Because at least one policy returned blocked, PolicyService bumped the decision status to review_required.

Step 7 — Request a review from Codex

gf review request \
  --decision DEC-001 \
  --reviewer codex \
  --focus security,tests

Output:

Review requested
decision: DEC-001
status: review_required
reviewer: codex

Step 8 — Codex submits a review

Codex would normally call the MCP tool submit_review.

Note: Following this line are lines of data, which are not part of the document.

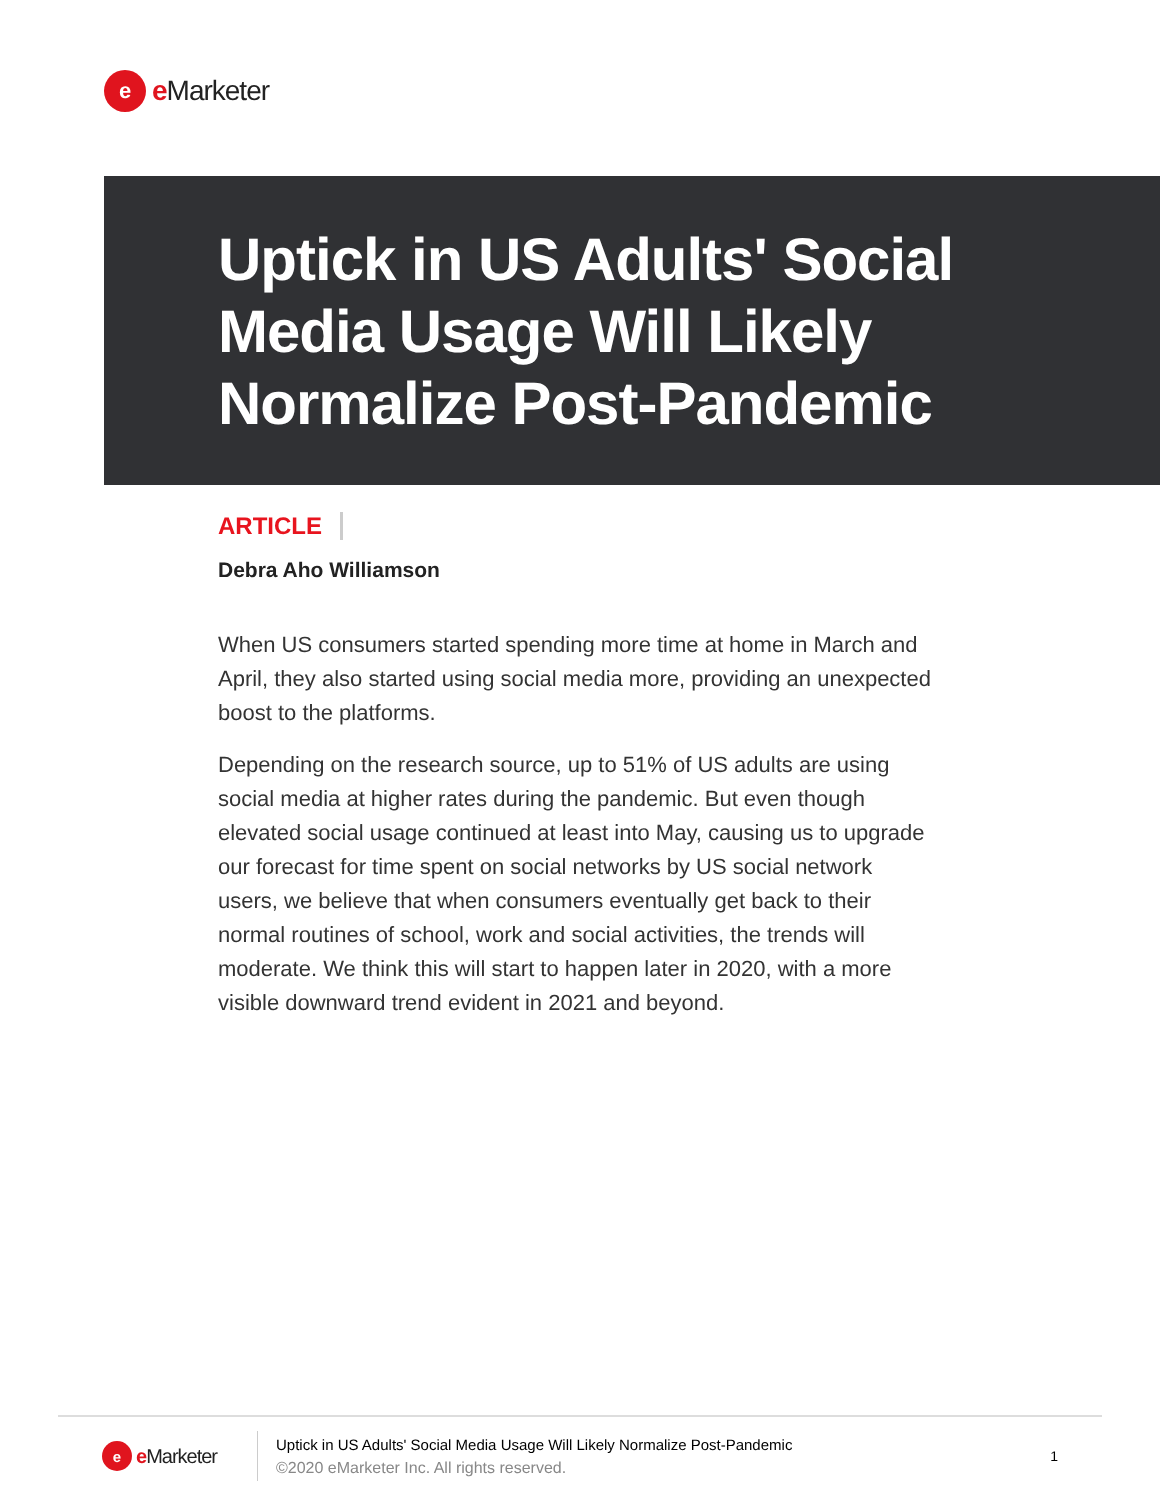e
e Marketer
Uptick in US Adults' Social Media Usage Will Likely Normalize Post-Pandemic
ARTICLE
Debra Aho Williamson
When US consumers started spending more time at home in March and April, they also started using social media more, providing an unexpected boost to the platforms.
Depending on the research source, up to 51% of US adults are using social media at higher rates during the pandemic. But even though elevated social usage continued at least into May, causing us to upgrade our forecast for time spent on social networks by US social network users, we believe that when consumers eventually get back to their normal routines of school, work and social activities, the trends will moderate. We think this will start to happen later in 2020, with a more visible downward trend evident in 2021 and beyond.
e
e Marketer
Uptick in US Adults' Social Media Usage Will Likely Normalize Post-Pandemic
©2020 eMarketer Inc. All rights reserved.
1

Equivalent direct API call (from a script or another tool):

curl -sS -X POST http://127.0.0.1:8787/reviews \
  -H 'Content-Type: application/json' \
  -d '{
    "decision_id": "DEC-001",
    "reviewer_agent": "codex",
    "status": "changes_requested",
    "summary": "Session fixation risk",
    "findings": [
      {
        "severity": "high",
        "category": "security",
        "file_path": "middleware/session.py",
        "message": "Session token is not rotated after login",
        "recommendation": "Rotate session token after successful login"
      }
    ]
  }'

The decision moves to changes_requested.

Step 9 — Claude records a structured disagreement (optional)

When Codex's finding is contested by Claude, the disagreement is captured as a first-class entity:

curl -sS -X POST http://127.0.0.1:8787/reviews/request \
  -H 'Content-Type: application/json' \
  -d '{
    "decision_id": "DEC-001",
    "reviewer_agent": "codex"
  }'   # or via the MCP tool record_disagreement

(For Phase 1 there's no gf disagreement subcommand — this is exposed via MCP and the API only.)

Step 10 — Patch the code

Claude applies the fix:

$EDITOR middleware/session.py   # rotate session token after login
git add -A
git commit -m "fix(auth): rotate session token after login"
gf git attach --decision DEC-001 --commit HEAD --actor claude
gf policy check --decision DEC-001

The new GitChange row attaches under the same decision; both attachments appear in the timeline.

Step 11 — Human approval

gf approve DEC-001 --comment "Approved after token rotation patch and Codex review"

Output:

Decision DEC-001
status: approved
comment: Approved after token rotation patch and Codex review

Step 12 — Final timeline

gf decision timeline DEC-001

Output:

At Entity Event
2026-05-10 14:02:11 decision decision.created
2026-05-10 14:03:45 decision decision.git_attached
2026-05-10 14:03:46 decision decision.policy_evaluated
2026-05-10 14:03:46 decision decision.status_changed
2026-05-10 14:05:12 decision review.requested
2026-05-10 14:08:33 decision review.submitted
2026-05-10 14:08:33 decision decision.status_changed
2026-05-10 14:14:02 decision decision.git_attached
2026-05-10 14:14:02 decision decision.policy_evaluated
2026-05-10 14:18:55 decision decision.approved

The same view is available in the cockpit at http://localhost:8788/decisions/DEC-001 — with the Git change panel, policy results breakdown, review findings, and approve/reject buttons all on one page.

Step 13 — Audit / replay

The full audit log is queryable:

# Every event for the decision
curl -sS "http://127.0.0.1:8787/events?entity_type=decision&entity_id=DEC-001" | jq

# Every event for the project
curl -sS "http://127.0.0.1:8787/events?project_path=$(pwd)" | jq

The payload_json on each event is structured — you can replay the decision lifecycle from the events table alone, without needing the rest of the schema.

What didn't happen

  • No git push, reset, rebase, or any other write-side Git verb.
  • No file writes outside .govforge/govforge.db.
  • No outbound network calls.
  • No tool was given the ability to execute a shell.

These properties are pinned by source-grep tests in backend/tests/unit/test_security.py and documented in threat-model.md.